Write out the data below with each "cookies" swapped for "trackers" and everything else left as it is. Leave the pictures out.

[Exercise materials Boundary: Start]

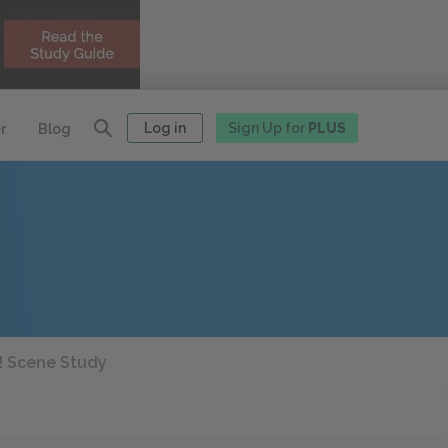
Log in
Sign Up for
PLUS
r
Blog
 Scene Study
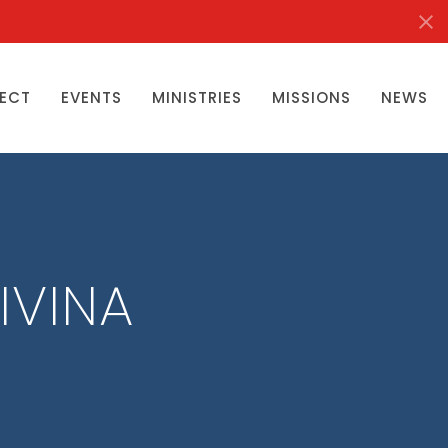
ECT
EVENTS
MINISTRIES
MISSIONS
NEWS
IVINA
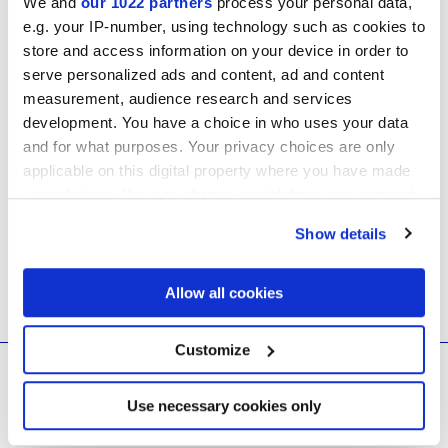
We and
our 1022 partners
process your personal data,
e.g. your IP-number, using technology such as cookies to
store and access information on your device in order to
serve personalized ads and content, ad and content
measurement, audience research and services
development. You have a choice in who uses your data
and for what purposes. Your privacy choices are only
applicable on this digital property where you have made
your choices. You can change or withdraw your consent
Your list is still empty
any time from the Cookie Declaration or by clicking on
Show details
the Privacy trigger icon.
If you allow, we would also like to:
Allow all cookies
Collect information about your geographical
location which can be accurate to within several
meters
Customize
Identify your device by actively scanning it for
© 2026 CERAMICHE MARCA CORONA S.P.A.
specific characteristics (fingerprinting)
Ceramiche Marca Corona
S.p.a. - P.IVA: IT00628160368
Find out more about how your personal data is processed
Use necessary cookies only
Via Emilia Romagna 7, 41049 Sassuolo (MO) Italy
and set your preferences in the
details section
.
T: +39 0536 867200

[Exercise materials Boundary: End]

Result for this task >>
Log in
Sign Up for
PLUS
r
Blog
 Scene Study
ECT
EVENTS
MINISTRIES
MISSIONS
NEWS
IVINA
We and
our 1022 partners
process your personal data,
e.g. your IP-number, using technology such as trackers to
store and access information on your device in order to
serve personalized ads and content, ad and content
measurement, audience research and services
development. You have a choice in who uses your data
and for what purposes. Your privacy choices are only
applicable on this digital property where you have made
your choices. You can change or withdraw your consent
Your list is still empty
any time from the Cookie Declaration or by clicking on
Show details
the Privacy trigger icon.
If you allow, we would also like to:
Allow all trackers
Collect information about your geographical
location which can be accurate to within several
meters
Customize
Identify your device by actively scanning it for
© 2026 CERAMICHE MARCA CORONA S.P.A.
specific characteristics (fingerprinting)
Ceramiche Marca Corona
S.p.a. - P.IVA: IT00628160368
Find out more about how your personal data is processed
Use necessary trackers only
Via Emilia Romagna 7, 41049 Sassuolo (MO) Italy
and set your preferences in the
details section
.
T: +39 0536 867200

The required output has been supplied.